▶ _TEXTO DE ORIGEN_
Desde que mis padres llegaron a este país en la década de los 60, y desde principios de los 80, millones de inmigrantes se americanizaron, integrándose poco a poco en un país cuya oscura historia con el racismo empujó a muchos a creer que el sueño americano se alcanzaba mejor en inglés. Poco a poco, los acentos españoles se transformaron en spanglish, las banderas mexicanas desplegadas en el exterior se acompañaron de los colores rojo, blanco y azul, y muchos inmigrantes dieron a luz a niños con nombres que sonaban estadounidenses. Ahora que la migración masiva posterior a la década de los 60 se ha estabilizado y que son los recién nacidos, y no los inmigrantes, los que alimentan la población latina de Estados Unidos, las generaciones más jóvenes parecen estar encontrando su hogar
Algunos latinos estadounidenses están adoptando múltiples identidades que en su día pudieron haber estado reprimidas en su país de origen y se enorgullecen de una diversidad que supuestamente refleja el futuro de Estados Unidos. Por ejemplo, hoy se identifican como multirraciales más de 27 millones de latinos, un aumento significativo desde 2010, cuando solo tres millones se identificaban con más de una raza. Los sondeos también muestran que la identificación como LGBTQ es mayor entre los latinos que entre cualquier otro grupo demográfico, o que los latinos jóvenes son cada vez menos creyentes o se movilizan por los derechos reproductivos y se solidarizan con el movimiento palestino. Puede que sean latinos sobre el papel, pero también es posible que se identifiquen primero como negros, o como afrolatinos, o morenos, o queer, o simplemente como estadounidenses.
Sin embargo, otros latinos han optado más bien por emular a la mayoría blanca, adoptando progresivamente tendencias que impulsan el trumpismo. Un mayor número de latinos votaron por Trump en 2020, tras sus cuatro años en la Casa Blanca. Los pronósticos apuntan a que esas cifras seguirán aumentando, en gran parte porque la retórica antiinmigrante y el mensaje mesiánico del republicano parecen estar encontrando eco. Los sondeos muestran que los protestantes latinos apoyan cada vez más el nacionalismo cristiano.

▶ _DATOS PROPORCIONADOS_
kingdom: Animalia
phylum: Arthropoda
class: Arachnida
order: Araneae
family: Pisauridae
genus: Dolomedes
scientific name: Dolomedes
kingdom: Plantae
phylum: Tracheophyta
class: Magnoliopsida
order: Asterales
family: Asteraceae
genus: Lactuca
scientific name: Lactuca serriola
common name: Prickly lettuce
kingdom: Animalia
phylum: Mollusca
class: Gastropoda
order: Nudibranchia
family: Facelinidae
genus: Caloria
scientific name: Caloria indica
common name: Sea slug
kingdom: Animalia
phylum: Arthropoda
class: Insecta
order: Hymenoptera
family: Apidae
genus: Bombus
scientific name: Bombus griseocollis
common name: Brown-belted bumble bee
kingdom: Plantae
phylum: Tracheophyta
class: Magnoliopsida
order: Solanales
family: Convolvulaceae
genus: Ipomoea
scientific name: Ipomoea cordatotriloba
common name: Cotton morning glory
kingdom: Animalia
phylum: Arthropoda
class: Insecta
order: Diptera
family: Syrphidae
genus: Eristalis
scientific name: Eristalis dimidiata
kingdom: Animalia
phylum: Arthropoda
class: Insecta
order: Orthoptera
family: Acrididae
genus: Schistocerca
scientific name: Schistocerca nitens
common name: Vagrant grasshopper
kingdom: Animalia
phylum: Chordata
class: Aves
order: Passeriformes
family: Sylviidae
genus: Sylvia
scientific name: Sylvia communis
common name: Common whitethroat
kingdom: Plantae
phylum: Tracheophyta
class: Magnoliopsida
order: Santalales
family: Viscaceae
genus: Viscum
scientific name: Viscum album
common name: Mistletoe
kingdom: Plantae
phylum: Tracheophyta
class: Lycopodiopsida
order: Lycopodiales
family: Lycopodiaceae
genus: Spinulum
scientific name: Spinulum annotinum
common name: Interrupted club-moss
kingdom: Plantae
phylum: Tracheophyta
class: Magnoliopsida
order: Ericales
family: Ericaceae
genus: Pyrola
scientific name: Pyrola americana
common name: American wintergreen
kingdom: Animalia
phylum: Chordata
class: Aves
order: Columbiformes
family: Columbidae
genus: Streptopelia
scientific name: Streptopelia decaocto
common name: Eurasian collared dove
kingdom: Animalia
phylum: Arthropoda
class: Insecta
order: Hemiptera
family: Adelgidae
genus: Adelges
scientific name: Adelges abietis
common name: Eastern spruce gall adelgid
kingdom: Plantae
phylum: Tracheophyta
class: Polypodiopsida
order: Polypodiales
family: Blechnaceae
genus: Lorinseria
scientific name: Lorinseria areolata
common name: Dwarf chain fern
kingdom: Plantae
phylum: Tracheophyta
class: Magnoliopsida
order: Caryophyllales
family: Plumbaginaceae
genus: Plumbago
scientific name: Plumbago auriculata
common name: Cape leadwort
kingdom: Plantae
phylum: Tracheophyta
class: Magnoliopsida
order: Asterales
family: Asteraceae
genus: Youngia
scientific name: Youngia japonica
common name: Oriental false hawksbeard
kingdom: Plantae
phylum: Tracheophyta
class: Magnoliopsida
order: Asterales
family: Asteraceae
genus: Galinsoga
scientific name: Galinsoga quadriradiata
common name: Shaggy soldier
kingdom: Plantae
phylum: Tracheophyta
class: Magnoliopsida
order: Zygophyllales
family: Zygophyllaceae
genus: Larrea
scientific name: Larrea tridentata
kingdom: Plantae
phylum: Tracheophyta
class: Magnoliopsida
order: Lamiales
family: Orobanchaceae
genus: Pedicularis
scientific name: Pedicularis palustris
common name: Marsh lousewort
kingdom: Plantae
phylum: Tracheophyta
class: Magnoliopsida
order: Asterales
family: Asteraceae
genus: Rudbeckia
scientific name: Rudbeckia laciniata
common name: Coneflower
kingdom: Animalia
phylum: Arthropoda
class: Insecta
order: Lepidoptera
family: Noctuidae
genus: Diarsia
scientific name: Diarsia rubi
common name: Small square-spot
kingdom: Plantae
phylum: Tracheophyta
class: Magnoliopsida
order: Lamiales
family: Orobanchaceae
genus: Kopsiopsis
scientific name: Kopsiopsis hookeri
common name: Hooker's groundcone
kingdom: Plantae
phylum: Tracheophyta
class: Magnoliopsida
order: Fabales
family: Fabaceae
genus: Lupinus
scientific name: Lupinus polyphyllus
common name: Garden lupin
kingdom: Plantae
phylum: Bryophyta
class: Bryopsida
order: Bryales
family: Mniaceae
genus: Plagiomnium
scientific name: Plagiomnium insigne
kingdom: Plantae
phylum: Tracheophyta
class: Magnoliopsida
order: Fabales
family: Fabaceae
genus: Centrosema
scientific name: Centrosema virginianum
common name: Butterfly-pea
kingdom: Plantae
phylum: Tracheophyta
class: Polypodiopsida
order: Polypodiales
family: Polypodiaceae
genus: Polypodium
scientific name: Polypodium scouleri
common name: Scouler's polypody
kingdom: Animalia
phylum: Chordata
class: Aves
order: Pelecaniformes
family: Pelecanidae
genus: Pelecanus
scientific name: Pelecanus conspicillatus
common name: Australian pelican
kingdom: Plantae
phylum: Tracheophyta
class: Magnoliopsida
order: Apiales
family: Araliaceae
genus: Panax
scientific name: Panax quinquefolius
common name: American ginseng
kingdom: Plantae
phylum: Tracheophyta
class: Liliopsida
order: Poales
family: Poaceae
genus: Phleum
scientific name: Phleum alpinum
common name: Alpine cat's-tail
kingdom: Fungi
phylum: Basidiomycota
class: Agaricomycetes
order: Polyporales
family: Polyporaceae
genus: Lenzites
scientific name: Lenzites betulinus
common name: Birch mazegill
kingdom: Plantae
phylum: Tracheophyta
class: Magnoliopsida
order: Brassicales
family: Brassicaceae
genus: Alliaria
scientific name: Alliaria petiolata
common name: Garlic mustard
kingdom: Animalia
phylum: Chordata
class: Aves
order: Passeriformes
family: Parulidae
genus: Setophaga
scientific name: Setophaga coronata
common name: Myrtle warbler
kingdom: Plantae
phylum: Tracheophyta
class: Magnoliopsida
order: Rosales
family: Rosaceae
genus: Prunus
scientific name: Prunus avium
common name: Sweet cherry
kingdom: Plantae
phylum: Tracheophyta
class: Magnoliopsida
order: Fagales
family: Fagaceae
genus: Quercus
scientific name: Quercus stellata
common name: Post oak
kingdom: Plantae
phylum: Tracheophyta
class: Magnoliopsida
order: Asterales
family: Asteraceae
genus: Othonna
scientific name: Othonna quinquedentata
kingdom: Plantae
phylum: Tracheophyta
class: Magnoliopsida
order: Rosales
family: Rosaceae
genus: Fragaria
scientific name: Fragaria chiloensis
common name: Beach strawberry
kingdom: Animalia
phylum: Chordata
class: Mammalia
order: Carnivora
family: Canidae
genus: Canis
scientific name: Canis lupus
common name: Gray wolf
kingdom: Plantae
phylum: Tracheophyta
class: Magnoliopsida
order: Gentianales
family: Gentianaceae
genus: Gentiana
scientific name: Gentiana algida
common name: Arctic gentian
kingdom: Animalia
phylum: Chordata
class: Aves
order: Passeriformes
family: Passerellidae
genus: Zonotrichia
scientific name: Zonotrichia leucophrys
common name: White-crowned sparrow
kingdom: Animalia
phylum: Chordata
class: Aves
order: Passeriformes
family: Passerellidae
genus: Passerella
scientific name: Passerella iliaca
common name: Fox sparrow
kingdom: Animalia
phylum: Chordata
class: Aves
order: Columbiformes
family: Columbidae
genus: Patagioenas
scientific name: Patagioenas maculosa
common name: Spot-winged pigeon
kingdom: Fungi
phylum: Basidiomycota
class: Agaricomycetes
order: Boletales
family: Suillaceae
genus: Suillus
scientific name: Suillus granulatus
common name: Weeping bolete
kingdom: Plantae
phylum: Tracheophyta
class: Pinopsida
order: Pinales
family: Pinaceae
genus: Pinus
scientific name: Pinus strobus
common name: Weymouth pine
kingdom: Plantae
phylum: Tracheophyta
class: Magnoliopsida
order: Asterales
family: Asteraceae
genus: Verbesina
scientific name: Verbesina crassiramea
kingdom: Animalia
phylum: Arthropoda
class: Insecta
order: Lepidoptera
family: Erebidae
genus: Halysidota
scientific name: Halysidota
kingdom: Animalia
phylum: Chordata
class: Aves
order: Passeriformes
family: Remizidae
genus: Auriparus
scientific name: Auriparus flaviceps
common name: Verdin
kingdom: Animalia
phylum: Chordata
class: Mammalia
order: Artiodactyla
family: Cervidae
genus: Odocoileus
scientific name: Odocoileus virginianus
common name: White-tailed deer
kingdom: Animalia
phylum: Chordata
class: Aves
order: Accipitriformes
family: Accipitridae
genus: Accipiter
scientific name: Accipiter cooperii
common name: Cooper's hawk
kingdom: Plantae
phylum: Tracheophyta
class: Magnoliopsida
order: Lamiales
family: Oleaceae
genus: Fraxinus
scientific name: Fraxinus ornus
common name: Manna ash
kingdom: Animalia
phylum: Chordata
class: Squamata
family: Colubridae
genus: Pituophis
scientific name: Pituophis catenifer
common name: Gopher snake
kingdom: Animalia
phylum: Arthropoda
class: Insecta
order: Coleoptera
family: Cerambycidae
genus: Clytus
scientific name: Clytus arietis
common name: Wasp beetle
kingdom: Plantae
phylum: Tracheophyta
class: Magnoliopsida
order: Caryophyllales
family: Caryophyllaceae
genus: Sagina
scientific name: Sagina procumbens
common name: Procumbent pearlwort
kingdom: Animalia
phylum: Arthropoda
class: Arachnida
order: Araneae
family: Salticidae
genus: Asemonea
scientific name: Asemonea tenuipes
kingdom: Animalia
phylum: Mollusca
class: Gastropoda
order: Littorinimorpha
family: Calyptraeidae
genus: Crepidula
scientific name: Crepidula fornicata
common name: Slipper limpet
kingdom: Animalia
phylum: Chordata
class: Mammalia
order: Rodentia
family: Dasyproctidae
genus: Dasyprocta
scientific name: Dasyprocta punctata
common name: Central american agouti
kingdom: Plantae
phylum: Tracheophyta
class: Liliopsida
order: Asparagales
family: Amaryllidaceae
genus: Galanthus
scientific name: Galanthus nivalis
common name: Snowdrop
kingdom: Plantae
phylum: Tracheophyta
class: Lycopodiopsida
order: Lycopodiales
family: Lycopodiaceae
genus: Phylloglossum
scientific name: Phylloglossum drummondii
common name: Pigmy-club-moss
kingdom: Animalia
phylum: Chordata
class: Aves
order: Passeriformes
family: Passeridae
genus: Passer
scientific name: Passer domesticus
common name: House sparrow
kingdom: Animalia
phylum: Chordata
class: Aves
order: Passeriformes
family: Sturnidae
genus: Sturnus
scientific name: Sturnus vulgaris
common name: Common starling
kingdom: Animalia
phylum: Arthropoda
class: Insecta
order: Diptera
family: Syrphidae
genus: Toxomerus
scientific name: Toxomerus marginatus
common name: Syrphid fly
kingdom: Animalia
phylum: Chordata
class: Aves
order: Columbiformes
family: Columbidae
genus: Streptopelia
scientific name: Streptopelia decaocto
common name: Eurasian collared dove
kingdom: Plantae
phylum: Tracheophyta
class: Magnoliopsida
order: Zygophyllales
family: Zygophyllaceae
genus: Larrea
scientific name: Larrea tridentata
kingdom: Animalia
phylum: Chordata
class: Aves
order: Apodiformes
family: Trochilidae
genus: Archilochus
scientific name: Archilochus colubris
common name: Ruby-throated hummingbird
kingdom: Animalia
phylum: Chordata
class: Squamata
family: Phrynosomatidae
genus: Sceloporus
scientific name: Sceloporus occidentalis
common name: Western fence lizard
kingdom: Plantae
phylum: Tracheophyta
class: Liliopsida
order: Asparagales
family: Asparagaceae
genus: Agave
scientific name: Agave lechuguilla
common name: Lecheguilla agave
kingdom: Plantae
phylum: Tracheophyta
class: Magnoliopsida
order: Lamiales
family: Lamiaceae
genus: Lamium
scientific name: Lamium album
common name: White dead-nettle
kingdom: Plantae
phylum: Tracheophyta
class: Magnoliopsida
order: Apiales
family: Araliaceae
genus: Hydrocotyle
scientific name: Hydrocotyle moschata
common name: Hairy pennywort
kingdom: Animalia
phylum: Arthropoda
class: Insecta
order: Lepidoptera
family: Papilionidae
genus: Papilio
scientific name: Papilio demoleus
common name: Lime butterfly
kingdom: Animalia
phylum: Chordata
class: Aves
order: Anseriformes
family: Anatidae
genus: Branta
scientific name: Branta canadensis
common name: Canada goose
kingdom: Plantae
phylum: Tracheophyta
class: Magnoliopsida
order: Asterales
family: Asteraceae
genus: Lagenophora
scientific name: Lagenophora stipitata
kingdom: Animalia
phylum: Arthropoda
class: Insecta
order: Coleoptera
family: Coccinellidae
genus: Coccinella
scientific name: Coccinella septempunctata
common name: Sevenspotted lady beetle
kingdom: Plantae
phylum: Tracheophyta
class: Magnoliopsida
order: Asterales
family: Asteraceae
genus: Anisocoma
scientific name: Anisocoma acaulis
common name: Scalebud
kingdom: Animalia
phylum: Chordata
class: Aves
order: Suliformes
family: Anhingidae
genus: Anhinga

▶ _INSTRUCCIONES DE TAREAS_
**A)** Según el texto sobre los latinos en Estados Unidos, ¿cuántos latinos se identificaban con más de una raza en 2010?
**B)** Por favor, escribe la continuación del texto sobre los latinos en Estados Unidos a partir de su última oración.
Los registros no hacen falta para nada.

▶ _RESPUESTAS POR TAREA_
**A)** Tres millones.

**B)**
En mis reportajes he reflejado la forma en que la xenofobia se cuela lentamente por la puerta de atrás en los hogares latinos. En lugar de ver a los inmigrantes con empatía o como reflejo de sí mismos, muchos los criminalizan y ven a los solicitantes de asilo como una amenaza existencial para su bienestar. De hecho, la discriminación no se limita a los de la frontera sur. Según Pew Research, más del 40% de los latinos con un color de piel más oscuro han sufrido discriminación por parte de otros latinos en Estados Unidos. Puede que este grupo sea latino sobre el papel, pero también es posible que se identifique primero como blanco, o mestizo, o simplemente como estadounidense.
Durante la oleada migratoria posterior a 1960, los latinoamericanos recién llegados se vieron rodeados de rostros desconocidos que, de repente, encontraron un terreno de entendimiento en su búsqueda colectiva de pertenencia a Estados Unidos. De esta manera, los términos “hispano” o “comunidad latina” tejieron la ilusión de una población que siempre estaría unida por unos sueños, un idioma y unas tradiciones comunes. Pero décadas después, ¿qué ven los 62,5 millones de latinos el uno en el otro? ¿Era todo un simple mito?
Cada generación ha desafiado y ampliado el significado de las etiquetas que se nos han adjudicado. Sin embargo, las elecciones de 2024 serán una auténtica prueba para nuestra unanimidad, y revelarán si el tejido social que antiguamente nos unió es capaz de resistir la división actual. Sea cual sea la respuesta a esta pregunta, seguramente seremos testigos del inicio de un nuevo y revelador capítulo de la historia latina. ¿Qué etiqueta le pondremos?